--- Dataset entries Enclosed Below ---
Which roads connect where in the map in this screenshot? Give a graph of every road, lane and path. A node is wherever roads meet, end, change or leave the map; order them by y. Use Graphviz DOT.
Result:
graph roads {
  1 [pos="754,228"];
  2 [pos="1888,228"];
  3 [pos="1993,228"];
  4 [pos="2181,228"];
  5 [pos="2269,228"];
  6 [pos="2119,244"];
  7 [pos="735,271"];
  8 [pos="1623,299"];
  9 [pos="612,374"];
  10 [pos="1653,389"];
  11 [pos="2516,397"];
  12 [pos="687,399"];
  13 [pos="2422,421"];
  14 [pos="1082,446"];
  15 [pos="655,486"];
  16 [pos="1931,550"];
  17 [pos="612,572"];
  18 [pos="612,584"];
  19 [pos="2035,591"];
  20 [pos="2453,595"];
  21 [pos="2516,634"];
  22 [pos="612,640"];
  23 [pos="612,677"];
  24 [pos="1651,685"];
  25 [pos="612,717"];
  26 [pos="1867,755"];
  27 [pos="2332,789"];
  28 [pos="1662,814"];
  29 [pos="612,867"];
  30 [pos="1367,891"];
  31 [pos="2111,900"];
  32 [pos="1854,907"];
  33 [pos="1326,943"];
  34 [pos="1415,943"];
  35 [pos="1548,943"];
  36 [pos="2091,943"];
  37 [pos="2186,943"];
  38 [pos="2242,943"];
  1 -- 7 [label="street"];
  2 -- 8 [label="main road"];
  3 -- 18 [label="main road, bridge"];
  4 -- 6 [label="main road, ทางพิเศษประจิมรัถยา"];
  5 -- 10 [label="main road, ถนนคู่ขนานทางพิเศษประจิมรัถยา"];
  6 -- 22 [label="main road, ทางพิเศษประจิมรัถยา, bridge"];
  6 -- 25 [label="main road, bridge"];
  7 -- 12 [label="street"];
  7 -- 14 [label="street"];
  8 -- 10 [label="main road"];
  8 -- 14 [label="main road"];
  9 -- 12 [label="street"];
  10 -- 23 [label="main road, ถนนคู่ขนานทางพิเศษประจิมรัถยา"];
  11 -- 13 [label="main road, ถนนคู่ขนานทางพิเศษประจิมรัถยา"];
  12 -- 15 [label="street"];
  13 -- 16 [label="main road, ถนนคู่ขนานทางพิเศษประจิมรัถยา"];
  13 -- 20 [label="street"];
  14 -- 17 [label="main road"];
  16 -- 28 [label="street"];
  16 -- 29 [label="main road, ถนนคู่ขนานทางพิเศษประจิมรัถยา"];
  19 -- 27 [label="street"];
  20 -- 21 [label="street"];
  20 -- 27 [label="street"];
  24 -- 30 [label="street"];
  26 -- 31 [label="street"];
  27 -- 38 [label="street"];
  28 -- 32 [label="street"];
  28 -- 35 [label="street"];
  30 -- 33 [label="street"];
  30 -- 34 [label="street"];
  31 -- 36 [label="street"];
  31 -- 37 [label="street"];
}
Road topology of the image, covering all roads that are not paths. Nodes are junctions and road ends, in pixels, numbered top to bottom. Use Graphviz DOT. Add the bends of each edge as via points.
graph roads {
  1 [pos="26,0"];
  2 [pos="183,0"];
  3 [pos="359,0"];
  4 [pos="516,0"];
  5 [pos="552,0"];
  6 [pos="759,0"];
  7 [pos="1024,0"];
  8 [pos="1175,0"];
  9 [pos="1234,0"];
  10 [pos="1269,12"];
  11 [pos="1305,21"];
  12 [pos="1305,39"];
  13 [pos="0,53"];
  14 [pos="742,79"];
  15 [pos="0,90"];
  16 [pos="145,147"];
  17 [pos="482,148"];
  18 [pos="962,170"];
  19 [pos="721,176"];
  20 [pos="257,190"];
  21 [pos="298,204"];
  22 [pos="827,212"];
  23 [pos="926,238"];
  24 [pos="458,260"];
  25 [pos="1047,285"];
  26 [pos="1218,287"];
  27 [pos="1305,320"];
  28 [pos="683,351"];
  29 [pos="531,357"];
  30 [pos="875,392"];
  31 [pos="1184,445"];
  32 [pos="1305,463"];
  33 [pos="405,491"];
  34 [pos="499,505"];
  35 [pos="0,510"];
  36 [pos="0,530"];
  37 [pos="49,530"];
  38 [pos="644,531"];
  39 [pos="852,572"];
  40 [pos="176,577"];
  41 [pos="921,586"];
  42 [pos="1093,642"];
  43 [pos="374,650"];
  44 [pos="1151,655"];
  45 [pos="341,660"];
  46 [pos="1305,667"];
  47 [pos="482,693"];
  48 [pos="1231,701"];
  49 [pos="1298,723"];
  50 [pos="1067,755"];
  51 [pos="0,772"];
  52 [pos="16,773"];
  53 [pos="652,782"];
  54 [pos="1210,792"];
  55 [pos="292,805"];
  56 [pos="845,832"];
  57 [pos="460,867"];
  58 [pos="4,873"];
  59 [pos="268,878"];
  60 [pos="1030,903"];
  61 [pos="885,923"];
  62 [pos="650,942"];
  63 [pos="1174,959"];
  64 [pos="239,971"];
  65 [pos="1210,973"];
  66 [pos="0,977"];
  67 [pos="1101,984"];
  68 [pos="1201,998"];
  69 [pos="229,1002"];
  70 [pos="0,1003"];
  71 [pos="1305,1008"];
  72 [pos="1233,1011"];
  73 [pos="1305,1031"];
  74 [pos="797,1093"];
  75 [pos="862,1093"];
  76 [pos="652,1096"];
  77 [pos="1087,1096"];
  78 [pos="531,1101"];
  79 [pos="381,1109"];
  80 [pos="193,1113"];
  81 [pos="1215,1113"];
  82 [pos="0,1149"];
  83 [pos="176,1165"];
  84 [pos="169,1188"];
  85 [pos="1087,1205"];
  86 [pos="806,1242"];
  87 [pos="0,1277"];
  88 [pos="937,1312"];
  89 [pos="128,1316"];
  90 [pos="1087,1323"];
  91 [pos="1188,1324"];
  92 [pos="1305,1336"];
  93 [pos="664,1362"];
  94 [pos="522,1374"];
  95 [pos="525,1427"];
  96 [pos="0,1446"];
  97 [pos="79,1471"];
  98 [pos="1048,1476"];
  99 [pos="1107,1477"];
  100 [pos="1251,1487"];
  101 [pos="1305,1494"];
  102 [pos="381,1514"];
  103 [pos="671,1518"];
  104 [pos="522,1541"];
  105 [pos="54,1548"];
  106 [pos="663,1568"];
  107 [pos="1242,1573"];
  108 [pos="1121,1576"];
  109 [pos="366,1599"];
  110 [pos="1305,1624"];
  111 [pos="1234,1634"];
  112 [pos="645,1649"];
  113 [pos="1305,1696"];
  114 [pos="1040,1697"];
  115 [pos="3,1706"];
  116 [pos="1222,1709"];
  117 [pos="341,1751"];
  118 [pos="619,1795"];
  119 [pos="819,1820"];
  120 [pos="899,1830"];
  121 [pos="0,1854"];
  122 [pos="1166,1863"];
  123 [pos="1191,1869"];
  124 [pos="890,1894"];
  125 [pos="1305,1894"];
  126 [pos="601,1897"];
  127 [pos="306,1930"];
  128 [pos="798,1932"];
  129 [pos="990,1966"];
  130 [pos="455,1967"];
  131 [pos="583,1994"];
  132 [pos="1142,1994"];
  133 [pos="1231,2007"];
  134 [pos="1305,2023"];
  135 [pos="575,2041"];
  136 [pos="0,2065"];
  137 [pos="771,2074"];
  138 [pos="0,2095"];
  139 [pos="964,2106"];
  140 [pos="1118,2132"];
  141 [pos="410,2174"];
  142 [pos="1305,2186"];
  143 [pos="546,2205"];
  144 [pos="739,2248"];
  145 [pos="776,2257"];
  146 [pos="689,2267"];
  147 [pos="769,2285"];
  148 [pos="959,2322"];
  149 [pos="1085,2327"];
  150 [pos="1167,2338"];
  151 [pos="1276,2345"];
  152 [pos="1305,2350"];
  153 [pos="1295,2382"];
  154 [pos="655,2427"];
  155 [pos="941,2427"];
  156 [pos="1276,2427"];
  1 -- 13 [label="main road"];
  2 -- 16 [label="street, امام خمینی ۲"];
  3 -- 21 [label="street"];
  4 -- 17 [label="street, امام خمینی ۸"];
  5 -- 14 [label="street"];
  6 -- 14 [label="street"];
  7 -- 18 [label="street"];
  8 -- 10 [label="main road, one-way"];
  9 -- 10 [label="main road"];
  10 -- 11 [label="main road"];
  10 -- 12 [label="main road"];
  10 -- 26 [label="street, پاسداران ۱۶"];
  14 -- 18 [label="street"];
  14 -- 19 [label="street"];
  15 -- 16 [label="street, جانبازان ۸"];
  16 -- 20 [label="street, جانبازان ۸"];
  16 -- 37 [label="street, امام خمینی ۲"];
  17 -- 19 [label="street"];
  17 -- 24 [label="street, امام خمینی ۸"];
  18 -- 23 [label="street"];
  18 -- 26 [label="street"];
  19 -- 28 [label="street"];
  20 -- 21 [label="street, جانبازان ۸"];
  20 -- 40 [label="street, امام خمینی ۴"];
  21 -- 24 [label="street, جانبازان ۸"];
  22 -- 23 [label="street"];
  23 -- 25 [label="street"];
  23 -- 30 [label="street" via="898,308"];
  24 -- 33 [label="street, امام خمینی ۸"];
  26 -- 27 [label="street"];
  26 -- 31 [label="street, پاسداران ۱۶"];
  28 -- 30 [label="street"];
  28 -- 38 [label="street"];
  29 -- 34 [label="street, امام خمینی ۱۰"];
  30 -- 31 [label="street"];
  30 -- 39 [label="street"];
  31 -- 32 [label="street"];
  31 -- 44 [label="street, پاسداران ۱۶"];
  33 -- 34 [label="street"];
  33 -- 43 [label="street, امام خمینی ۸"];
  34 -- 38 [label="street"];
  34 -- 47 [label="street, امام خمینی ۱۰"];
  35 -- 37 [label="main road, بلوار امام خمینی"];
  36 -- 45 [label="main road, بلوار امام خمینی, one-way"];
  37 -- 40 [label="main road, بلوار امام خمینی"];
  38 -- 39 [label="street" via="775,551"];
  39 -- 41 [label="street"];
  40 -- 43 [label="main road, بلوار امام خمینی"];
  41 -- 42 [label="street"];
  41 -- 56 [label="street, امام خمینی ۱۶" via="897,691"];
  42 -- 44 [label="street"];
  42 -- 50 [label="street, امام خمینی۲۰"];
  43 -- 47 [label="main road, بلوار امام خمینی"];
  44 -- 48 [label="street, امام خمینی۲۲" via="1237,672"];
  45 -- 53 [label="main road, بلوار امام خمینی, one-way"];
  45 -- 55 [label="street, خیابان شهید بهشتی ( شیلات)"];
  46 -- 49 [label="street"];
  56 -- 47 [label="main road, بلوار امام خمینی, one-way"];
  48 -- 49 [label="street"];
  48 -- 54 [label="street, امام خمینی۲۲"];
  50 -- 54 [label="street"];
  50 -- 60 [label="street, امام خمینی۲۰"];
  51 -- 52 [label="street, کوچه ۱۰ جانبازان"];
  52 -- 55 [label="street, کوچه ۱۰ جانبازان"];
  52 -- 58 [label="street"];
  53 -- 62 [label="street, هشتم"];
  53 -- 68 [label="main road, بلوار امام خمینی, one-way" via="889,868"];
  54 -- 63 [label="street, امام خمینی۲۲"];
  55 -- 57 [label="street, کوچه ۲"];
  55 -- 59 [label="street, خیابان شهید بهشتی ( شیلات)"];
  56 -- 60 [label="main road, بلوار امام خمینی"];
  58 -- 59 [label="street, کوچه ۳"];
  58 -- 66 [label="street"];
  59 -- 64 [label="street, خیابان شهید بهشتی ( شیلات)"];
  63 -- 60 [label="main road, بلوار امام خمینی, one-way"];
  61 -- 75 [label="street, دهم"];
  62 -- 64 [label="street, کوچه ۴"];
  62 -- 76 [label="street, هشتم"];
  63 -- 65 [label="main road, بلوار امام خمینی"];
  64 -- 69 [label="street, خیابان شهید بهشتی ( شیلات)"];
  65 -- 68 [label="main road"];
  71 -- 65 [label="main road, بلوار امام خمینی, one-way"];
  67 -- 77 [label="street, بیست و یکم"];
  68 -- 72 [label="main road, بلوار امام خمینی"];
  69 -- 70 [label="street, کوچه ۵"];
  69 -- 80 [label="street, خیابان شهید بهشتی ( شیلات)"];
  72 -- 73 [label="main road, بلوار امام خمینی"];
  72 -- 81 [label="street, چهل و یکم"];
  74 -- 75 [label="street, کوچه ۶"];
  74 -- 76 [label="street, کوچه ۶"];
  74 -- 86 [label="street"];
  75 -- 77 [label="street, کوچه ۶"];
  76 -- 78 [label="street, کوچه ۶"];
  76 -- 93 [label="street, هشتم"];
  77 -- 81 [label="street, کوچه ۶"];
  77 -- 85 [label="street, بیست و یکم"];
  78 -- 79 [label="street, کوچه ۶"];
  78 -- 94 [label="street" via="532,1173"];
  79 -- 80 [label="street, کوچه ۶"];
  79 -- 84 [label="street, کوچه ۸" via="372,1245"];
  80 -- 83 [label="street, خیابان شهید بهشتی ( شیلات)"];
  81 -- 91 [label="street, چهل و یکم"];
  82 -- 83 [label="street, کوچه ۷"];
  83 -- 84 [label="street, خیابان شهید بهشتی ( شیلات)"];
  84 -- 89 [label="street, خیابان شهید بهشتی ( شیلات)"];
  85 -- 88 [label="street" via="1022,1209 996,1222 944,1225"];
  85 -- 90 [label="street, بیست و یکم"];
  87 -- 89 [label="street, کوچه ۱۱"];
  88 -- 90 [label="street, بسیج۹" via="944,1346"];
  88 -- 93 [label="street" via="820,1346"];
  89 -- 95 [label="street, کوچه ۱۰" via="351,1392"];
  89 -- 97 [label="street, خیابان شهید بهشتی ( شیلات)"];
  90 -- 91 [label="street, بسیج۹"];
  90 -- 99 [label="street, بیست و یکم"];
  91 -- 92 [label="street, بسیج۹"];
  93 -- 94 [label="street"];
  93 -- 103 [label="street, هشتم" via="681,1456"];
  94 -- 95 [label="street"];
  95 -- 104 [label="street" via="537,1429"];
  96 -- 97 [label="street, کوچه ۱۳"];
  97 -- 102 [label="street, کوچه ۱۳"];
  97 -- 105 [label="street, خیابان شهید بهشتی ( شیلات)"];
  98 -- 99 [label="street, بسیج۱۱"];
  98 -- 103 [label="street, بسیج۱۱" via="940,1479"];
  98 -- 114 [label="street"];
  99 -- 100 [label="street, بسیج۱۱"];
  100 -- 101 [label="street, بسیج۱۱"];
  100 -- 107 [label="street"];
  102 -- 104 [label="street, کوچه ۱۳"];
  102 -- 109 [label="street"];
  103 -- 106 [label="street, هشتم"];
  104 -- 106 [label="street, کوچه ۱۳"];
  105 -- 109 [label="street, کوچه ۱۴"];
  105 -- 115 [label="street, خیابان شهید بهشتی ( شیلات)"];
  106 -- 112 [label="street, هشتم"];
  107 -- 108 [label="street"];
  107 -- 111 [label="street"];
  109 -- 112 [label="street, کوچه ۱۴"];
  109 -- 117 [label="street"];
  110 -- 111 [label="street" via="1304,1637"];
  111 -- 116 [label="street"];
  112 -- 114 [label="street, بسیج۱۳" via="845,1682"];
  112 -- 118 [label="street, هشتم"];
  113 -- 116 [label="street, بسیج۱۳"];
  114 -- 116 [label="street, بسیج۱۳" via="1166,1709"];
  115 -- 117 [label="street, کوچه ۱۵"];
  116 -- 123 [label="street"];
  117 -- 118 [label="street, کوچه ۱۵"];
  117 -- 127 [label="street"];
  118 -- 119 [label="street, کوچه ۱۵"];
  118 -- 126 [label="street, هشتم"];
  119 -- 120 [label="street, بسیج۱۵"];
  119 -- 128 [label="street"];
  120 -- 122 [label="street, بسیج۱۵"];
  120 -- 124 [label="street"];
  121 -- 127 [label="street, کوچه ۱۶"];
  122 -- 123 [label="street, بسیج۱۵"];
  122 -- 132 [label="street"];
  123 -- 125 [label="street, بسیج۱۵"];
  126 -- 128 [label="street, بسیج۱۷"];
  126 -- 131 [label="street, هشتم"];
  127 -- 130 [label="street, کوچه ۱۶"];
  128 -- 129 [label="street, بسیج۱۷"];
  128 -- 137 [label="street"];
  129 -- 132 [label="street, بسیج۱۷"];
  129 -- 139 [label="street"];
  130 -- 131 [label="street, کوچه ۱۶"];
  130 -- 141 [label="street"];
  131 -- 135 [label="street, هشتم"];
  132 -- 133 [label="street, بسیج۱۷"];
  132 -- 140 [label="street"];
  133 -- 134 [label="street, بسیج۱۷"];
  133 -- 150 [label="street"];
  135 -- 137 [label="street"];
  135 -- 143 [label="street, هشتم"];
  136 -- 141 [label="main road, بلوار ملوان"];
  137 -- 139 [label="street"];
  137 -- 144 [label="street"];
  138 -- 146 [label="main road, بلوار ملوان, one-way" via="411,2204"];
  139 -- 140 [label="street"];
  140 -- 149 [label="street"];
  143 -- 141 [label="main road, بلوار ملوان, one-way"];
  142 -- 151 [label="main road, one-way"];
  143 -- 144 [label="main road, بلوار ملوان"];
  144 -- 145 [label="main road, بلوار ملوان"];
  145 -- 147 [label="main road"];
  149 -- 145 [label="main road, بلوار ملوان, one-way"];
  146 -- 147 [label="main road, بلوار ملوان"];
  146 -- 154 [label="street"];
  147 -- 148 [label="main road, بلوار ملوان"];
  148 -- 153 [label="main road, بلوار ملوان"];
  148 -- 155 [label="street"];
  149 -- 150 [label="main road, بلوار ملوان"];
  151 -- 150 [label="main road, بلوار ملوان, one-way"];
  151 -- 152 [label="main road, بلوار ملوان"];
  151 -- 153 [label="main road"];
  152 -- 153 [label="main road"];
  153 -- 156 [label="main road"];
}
--- End of Enclosed Dataset entries ---
Your answer should be a single number: the count of lines in the listing that hold the word "شهید".

11